> Exercise description
Set down exactly the lines in the records below that run from the line with "TASK-105, due: Sep 20 -> Sep 18" to the line with "#142, status: 完了 -> 確認待ち", inclusive, and nothing more.

> Supplied material
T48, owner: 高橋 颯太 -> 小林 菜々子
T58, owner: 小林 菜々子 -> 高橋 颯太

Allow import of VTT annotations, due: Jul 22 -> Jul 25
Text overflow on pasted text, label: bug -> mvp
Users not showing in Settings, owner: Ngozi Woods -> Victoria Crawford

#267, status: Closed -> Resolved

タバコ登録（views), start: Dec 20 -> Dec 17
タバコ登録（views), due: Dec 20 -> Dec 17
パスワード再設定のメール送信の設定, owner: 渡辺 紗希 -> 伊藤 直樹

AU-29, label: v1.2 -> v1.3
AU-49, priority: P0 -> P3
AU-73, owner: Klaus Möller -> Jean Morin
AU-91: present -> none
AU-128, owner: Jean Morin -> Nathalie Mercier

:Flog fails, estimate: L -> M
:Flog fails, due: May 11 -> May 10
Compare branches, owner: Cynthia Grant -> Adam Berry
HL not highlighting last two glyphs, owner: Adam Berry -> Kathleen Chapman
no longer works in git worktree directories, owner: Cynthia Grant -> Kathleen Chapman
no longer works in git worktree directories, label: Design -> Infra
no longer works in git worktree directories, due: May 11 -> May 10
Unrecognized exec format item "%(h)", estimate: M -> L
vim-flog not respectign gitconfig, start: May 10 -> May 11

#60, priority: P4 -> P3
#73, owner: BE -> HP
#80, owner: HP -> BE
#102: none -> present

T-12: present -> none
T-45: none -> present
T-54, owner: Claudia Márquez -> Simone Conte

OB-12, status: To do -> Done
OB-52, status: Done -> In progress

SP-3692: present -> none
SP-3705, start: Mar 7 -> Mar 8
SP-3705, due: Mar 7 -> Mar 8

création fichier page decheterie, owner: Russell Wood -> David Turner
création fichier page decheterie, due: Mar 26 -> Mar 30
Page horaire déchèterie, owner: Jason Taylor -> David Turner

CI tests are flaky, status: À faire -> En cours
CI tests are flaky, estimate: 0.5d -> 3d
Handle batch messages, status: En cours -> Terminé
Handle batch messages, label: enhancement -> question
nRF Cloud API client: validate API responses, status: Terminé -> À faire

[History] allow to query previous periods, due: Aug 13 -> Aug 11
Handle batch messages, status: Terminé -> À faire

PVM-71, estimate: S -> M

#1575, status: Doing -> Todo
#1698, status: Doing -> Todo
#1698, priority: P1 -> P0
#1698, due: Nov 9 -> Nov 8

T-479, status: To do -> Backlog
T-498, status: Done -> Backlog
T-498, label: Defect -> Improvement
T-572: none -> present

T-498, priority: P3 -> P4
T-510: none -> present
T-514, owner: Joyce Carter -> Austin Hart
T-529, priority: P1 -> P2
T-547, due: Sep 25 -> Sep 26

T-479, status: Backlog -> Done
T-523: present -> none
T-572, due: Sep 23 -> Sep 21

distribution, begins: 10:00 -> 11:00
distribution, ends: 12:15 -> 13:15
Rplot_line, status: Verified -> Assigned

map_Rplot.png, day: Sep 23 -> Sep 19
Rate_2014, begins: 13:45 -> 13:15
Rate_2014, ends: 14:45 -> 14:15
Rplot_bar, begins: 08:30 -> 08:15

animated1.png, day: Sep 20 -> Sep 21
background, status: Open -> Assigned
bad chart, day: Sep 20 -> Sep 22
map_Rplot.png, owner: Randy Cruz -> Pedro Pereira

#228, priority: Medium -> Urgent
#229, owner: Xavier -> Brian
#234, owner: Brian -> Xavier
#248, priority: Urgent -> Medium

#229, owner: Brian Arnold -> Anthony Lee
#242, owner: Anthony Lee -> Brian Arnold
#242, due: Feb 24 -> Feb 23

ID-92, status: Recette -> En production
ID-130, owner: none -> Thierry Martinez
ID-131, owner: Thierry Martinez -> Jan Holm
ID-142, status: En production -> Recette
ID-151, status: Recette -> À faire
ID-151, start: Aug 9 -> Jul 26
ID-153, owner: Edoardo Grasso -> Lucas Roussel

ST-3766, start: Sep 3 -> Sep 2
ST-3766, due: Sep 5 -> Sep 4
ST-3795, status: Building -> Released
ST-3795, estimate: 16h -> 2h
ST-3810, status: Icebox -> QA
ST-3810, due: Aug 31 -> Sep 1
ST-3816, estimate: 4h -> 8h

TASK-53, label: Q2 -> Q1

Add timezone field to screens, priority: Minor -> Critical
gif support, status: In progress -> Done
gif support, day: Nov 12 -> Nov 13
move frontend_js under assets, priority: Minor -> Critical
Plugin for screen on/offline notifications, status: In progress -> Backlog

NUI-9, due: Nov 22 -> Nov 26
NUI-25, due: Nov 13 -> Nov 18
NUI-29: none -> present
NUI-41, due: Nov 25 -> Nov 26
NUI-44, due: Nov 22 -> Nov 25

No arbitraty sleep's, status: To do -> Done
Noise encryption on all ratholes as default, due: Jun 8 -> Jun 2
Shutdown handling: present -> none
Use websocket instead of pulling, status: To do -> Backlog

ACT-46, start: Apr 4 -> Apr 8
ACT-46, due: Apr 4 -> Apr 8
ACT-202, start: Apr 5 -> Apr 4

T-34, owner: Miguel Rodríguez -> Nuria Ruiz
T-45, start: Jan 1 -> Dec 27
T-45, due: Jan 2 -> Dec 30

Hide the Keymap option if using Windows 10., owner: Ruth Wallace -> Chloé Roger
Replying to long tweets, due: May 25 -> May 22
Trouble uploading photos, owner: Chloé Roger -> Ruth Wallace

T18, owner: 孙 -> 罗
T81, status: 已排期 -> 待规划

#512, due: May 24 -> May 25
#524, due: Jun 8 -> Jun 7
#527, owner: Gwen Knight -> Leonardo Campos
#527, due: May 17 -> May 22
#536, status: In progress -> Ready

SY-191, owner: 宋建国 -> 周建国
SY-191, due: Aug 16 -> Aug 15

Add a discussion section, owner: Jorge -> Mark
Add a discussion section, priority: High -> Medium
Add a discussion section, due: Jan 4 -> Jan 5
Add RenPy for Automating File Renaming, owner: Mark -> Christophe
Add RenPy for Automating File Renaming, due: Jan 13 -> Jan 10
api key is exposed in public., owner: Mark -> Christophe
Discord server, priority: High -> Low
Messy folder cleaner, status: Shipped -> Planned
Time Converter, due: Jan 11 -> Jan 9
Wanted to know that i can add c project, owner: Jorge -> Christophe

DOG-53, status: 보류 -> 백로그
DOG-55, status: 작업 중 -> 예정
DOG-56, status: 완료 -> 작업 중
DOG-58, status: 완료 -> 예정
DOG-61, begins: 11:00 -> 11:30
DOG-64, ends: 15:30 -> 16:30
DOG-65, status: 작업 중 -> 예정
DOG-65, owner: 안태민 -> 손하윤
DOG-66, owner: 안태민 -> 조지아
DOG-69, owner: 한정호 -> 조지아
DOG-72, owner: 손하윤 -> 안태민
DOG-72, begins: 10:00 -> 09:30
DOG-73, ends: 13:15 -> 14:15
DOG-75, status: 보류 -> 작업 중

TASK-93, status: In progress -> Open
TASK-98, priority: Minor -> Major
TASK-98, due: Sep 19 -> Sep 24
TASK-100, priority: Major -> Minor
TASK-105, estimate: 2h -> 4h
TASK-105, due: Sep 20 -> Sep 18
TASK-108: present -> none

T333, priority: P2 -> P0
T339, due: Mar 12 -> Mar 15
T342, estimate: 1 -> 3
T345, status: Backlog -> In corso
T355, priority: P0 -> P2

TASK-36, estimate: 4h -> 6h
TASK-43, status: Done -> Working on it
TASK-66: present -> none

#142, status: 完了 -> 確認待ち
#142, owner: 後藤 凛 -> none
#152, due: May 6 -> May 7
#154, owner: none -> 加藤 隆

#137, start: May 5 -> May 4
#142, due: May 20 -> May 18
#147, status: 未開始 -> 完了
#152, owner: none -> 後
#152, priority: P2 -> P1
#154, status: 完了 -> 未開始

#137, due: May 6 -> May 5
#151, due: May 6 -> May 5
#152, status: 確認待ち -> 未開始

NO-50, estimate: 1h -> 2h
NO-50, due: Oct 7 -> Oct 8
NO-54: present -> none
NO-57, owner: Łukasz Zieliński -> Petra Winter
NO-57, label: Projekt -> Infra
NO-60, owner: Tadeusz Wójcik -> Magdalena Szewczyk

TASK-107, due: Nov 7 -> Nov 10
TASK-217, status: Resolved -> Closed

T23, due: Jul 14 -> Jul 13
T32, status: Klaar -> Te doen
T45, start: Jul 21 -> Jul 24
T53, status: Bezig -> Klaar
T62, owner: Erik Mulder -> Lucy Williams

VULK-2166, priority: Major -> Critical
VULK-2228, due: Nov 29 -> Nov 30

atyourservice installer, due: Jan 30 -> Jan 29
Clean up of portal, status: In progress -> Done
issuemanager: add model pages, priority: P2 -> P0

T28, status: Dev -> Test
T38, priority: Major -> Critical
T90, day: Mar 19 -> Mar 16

> Solution to this exercise
TASK-105, due: Sep 20 -> Sep 18
TASK-108: present -> none

T333, priority: P2 -> P0
T339, due: Mar 12 -> Mar 15
T342, estimate: 1 -> 3
T345, status: Backlog -> In corso
T355, priority: P0 -> P2

TASK-36, estimate: 4h -> 6h
TASK-43, status: Done -> Working on it
TASK-66: present -> none

#142, status: 完了 -> 確認待ち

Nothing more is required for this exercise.